History of Injection Molding
Injection molding was originally created to solve a problem that many pool players face. The 19th century billiard balls were originally made of ivory, obtained from ivory taken from elephants. Celluloid was one of the first plastics used to manufacture billiard balls.
The scientific procedure used for the manufacture of plastic products by injection molding application is quite simple. Your plastic is melted and taken into a giant syringe. It is then put into a forming mold of a suitable shape according to the product being made and cooled for a sufficient period of time until it reaches the desired shape. However, the actual practical process of injection molding is not that simple and can be broadly divided into 3 subdivisions – injection units, mold parts and finally clamps.
The plastic pellet is gradually poured into the injection unit through the tunnel which is gradually melted and is in a fully liquid state by the time it reaches the front of the barrel.
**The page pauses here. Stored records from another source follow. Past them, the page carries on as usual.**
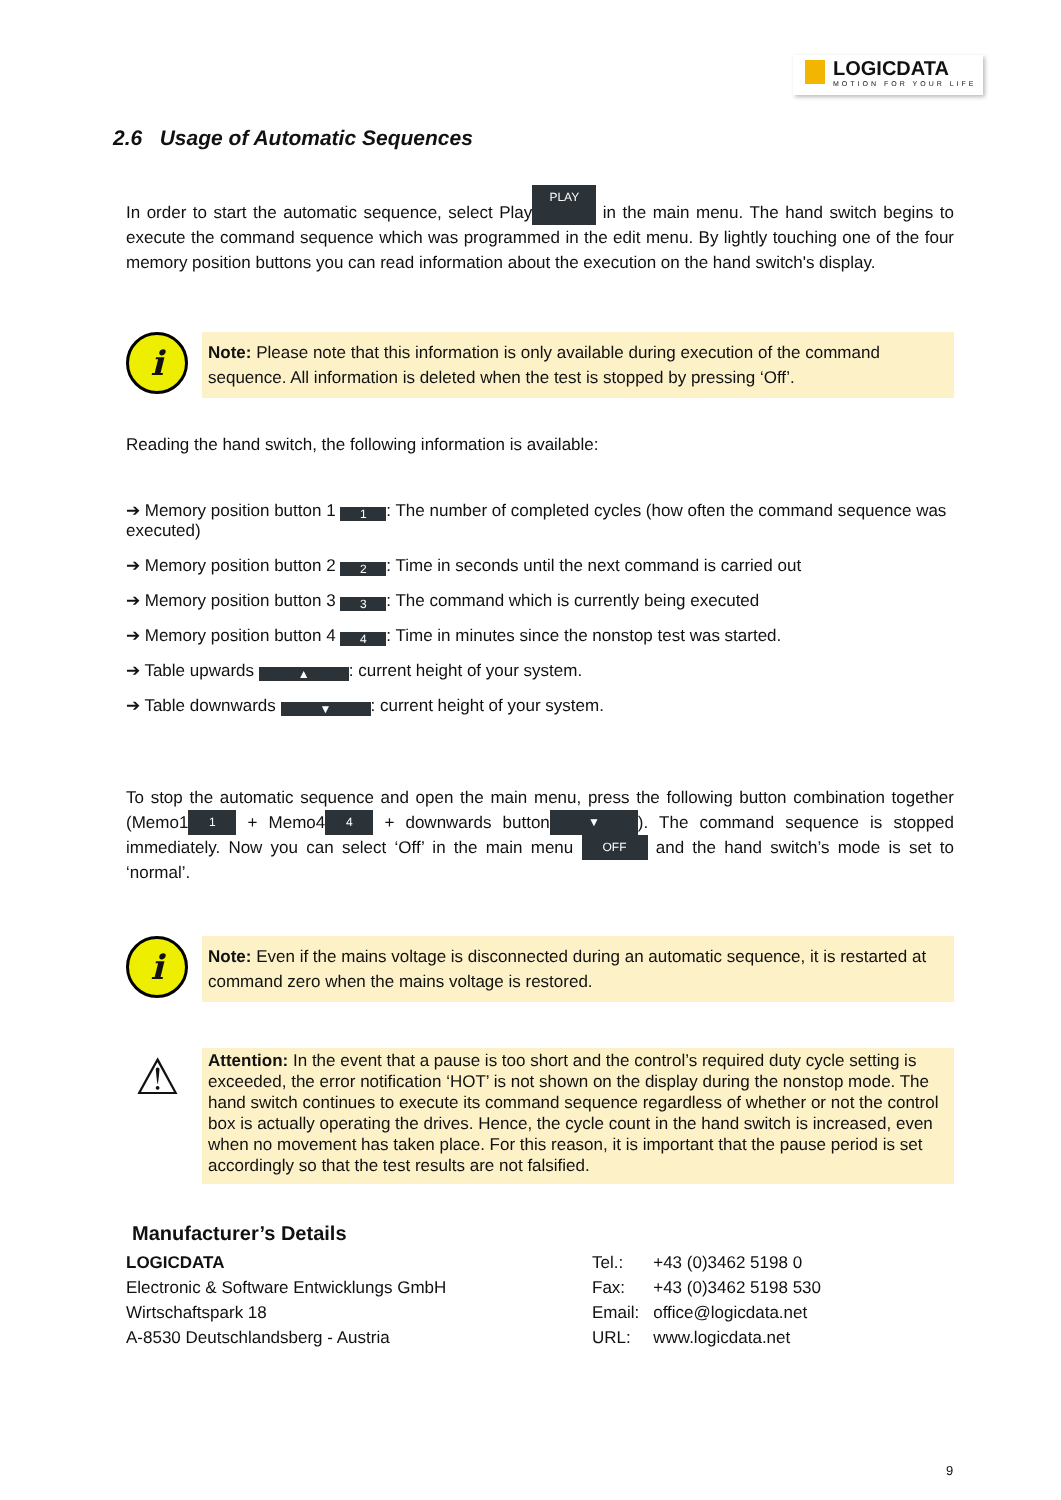LOGICDATA
MOTION FOR YOUR LIFE
2.6 Usage of Automatic Sequences
In order to start the automatic sequence, select Play PLAY in the main menu. The hand switch begins to execute the command sequence which was programmed in the edit menu. By lightly touching one of the four memory position buttons you can read information about the execution on the hand switch's display.
i
Note: Please note that this information is only available during execution of the command sequence. All information is deleted when the test is stopped by pressing ‘Off’.
Reading the hand switch, the following information is available:
➔ Memory position button 1 1: The number of completed cycles (how often the command sequence was executed)
➔ Memory position button 2 2: Time in seconds until the next command is carried out
➔ Memory position button 3 3: The command which is currently being executed
➔ Memory position button 4 4: Time in minutes since the nonstop test was started.
➔ Table upwards ▲: current height of your system.
➔ Table downwards ▼: current height of your system.
To stop the automatic sequence and open the main menu, press the following button combination together (Memo1 1 + Memo4 4 + downwards button ▼). The command sequence is stopped immediately. Now you can select ‘Off’ in the main menu OFF and the hand switch’s mode is set to ‘normal’.
i
Note: Even if the mains voltage is disconnected during an automatic sequence, it is restarted at command zero when the mains voltage is restored.
⚠
Attention: In the event that a pause is too short and the control’s required duty cycle setting is exceeded, the error notification ‘HOT’ is not shown on the display during the nonstop mode. The hand switch continues to execute its command sequence regardless of whether or not the control box is actually operating the drives. Hence, the cycle count in the hand switch is increased, even when no movement has taken place. For this reason, it is important that the pause period is set accordingly so that the test results are not falsified.
Manufacturer’s Details
LOGICDATA
Electronic & Software Entwicklungs GmbH
Wirtschaftspark 18
A-8530 Deutschlandsberg - Austria
| Tel.: | +43 (0)3462 5198 0 |
| Fax: | +43 (0)3462 5198 530 |
| Email: | office@logicdata.net |
| URL: | www.logicdata.net |
9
After reaching the forming mould, it is cooled to solidify into the desired fixed shape. The mold then returns to its previous original position in the machine.
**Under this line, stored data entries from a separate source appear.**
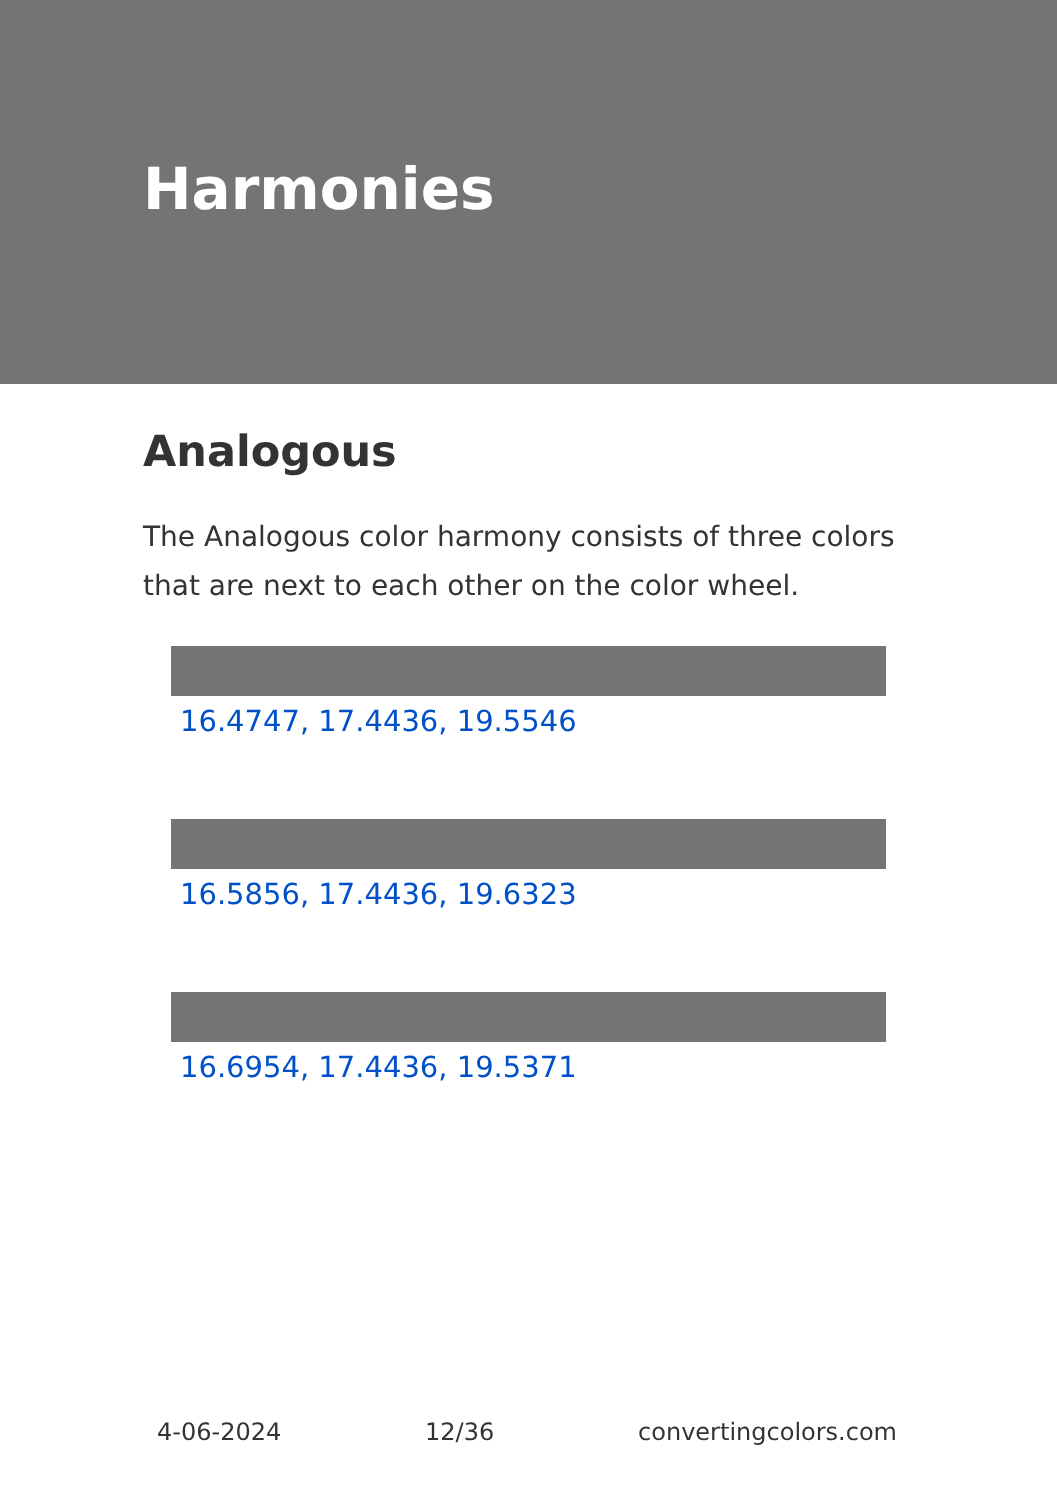Harmonies
Analogous
The Analogous color harmony consists of three colors that are next to each other on the color wheel.
16.4747, 17.4436, 19.5546
16.5856, 17.4436, 19.6323
16.6954, 17.4436, 19.5371
4-06-2024 12/36 convertingcolors.com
All injection molded objects start with plastic pellets, which are a few millimeters in diameter. They can be mixed with a limited amount of pigment, called “dye” or with up to 15% recycled material – then the mixture is fed into an injection molding machine. Early molding units use a pusher to press from above. However, the exterior is either too hot or too cold and the smelting process is not going well. The solution to this is reciprocating threads – often considered the most important contribution no less than a revolution in the plastic product manufacturing industry.
The screw induces the shear stress required to melt the plastic – with residual heat coming from the traditional heating band surrounding the machine. When molten plastic is injected into the mold, it releases air from vents placed on the sides. The plastic, which has the consistency of honey, is thick enough not to slip through these holes, which are only a few microns wide.
Engraving witness marks on plastic products is also an important part of marketing because you need to be able to see and find multiple witness marks and dividing lines to authenticate and verify the authenticity of the product. It is made using removable inserts and proves very useful for tracking defects.